The walkthrough then compares how the model’s key statistics behave when controls are added versus removed. Even when the beta coefficients and overall relationships remain broadly similar, the p-values can change. The takeaway is nuanced: significance levels may shift with or without controls, but the substantive effect of age on the endogenous construct remains. In other words, adding age as a control variable alters statistical signaling more than it alters the underlying direction of relationships.
Finally, the tutorial addresses a common complication: control variables with more than two categories. Using job rank as the example, it explains that SmartPLS requires dummy-variable coding for multi-category categorical predictors. For job rank with three levels—Junior, Middle, and Senior—three dummy indicators are conceptually created, but only two are actually added to the model so one category serves as the reference group (Junior). Middle is coded as 1 for Middle employees and 0 otherwise; Senior is coded as 1 for Senior employees and 0 otherwise. After bootstrapping with these dummy controls included, the results show no significant impact from Middle or Senior job rank on the endogenous variables. That means job rank does not produce a confounding effect, so there’s no strong statistical reason to keep it as a control.
Overall, the process is practical: add candidate controls in SmartPLS3, bootstrap to test significance, rerun the model without controls, and compare R-square and path significance to judge whether the control variable changes the relationships in a meaningful way.
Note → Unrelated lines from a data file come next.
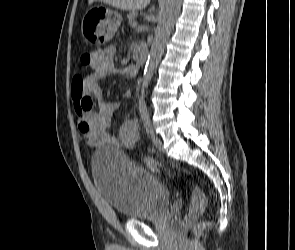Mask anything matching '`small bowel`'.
<instances>
[{
  "instance_id": "1",
  "label": "small bowel",
  "mask_w": 295,
  "mask_h": 250,
  "mask_svg": "<svg viewBox=\"0 0 295 250\" xmlns=\"http://www.w3.org/2000/svg\"><path fill=\"white\" fill-rule=\"evenodd\" d=\"M115 58L116 49L112 46L93 51L89 64L92 71L85 77L76 75L72 81V99L78 116V128L83 135L84 143L89 147L119 143L130 146L136 139V127L132 123H127L121 128L120 140L108 132L112 116L119 108V104L103 99L98 81L119 72L127 77L133 76L136 72L135 66L117 69ZM93 97L97 100L98 110L94 109Z\"/></svg>"
}]
</instances>
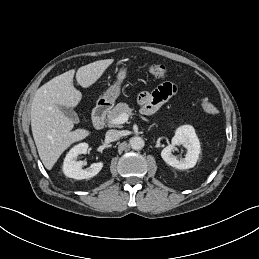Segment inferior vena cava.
Wrapping results in <instances>:
<instances>
[{
	"label": "inferior vena cava",
	"instance_id": "obj_1",
	"mask_svg": "<svg viewBox=\"0 0 259 259\" xmlns=\"http://www.w3.org/2000/svg\"><path fill=\"white\" fill-rule=\"evenodd\" d=\"M105 137L108 141H116L121 137V133L118 130H108Z\"/></svg>",
	"mask_w": 259,
	"mask_h": 259
}]
</instances>
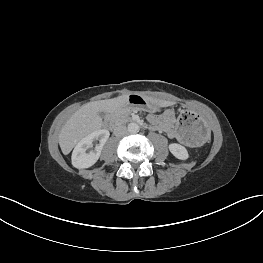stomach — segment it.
<instances>
[{
	"label": "stomach",
	"instance_id": "obj_1",
	"mask_svg": "<svg viewBox=\"0 0 263 263\" xmlns=\"http://www.w3.org/2000/svg\"><path fill=\"white\" fill-rule=\"evenodd\" d=\"M158 106L152 101L147 100L140 95L129 96L126 109H145L155 110ZM163 117L166 121H173L174 130L181 132L183 140L192 145H202L206 143L210 137V130L199 117L198 113L192 109L181 111L175 119V112L172 108L163 110Z\"/></svg>",
	"mask_w": 263,
	"mask_h": 263
}]
</instances>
The tutorial’s examples show both a case where age behaves like a confounder and a case where job rank does not.
Cornell Notes
SmartPLS3 control variables can be added as latent variables and then tested for confounding by comparing results with and without the controls. In the example, gender (male/female) is entered without dummy coding and shows no significant effect, while age (continuous) is significant when included. Removing controls slightly lowers OC’s R-square (0.495 to 0.482) and keeps age’s influence, indicating age affects the endogenous construct and acts as a confounder. For multi-category controls like job rank (Junior/Middle/Senior), dummy variables are created and only two are added, using Junior as the reference category. Bootstrapping then shows no significant effect from Middle or Senior, so job rank is not a confounding factor.
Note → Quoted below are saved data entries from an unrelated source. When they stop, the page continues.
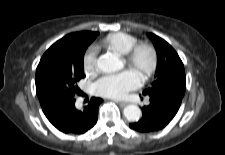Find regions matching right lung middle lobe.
I'll return each mask as SVG.
<instances>
[{
    "mask_svg": "<svg viewBox=\"0 0 225 155\" xmlns=\"http://www.w3.org/2000/svg\"><path fill=\"white\" fill-rule=\"evenodd\" d=\"M87 46L60 48L51 46L41 58L36 69V93L38 98L51 102L60 98H72L84 77L83 57Z\"/></svg>",
    "mask_w": 225,
    "mask_h": 155,
    "instance_id": "dd1d6c3e",
    "label": "right lung middle lobe"
}]
</instances>
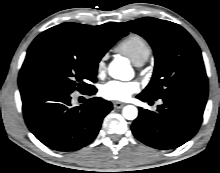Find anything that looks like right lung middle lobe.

How does the walkthrough decide whether gender and age should be treated differently when adding them as control variables in SmartPLS3?
What comparison is used to judge whether age is a confounder?
Why does the walkthrough emphasize that p-values can change even if beta values and relationships look similar?
How are dummy variables created for a control variable with more than two categories (job rank)?
What does it mean in this context when job rank dummies show no significant effects after bootstrapping?
Review Questions
- When comparing models with and without control variables in SmartPLS3, which metrics does the walkthrough use to assess confounding (and why)?
- How would you code a categorical control variable with three categories so that one category becomes the reference group in SmartPLS3?
- In the age example, what evidence suggests age is more than a statistical artifact when controls are removed?
Key Points
- 1
Add control variables in SmartPLS3 as latent variables, then run bootstrapping to test their significance.
- 2
Treat two-category categorical controls (e.g., gender) without dummy variables when entering them as latent variables.
- 3
Treat continuous controls (e.g., age) as continuous latent variables and compare results with and without them.
- 4
Assess confounding by rerunning the model without controls and comparing R-square and path significance.
- 5
Expect p-values to change when controls are added/removed, but judge confounding by whether substantive relationships meaningfully change.
- 6
For multi-category categorical controls (e.g., job rank), create dummy variables and add only k−1 dummies, using one category as the reference group.
- 7
If dummy-coded controls (excluding the reference) are insignificant, there’s little evidence they confound the endogenous relationships.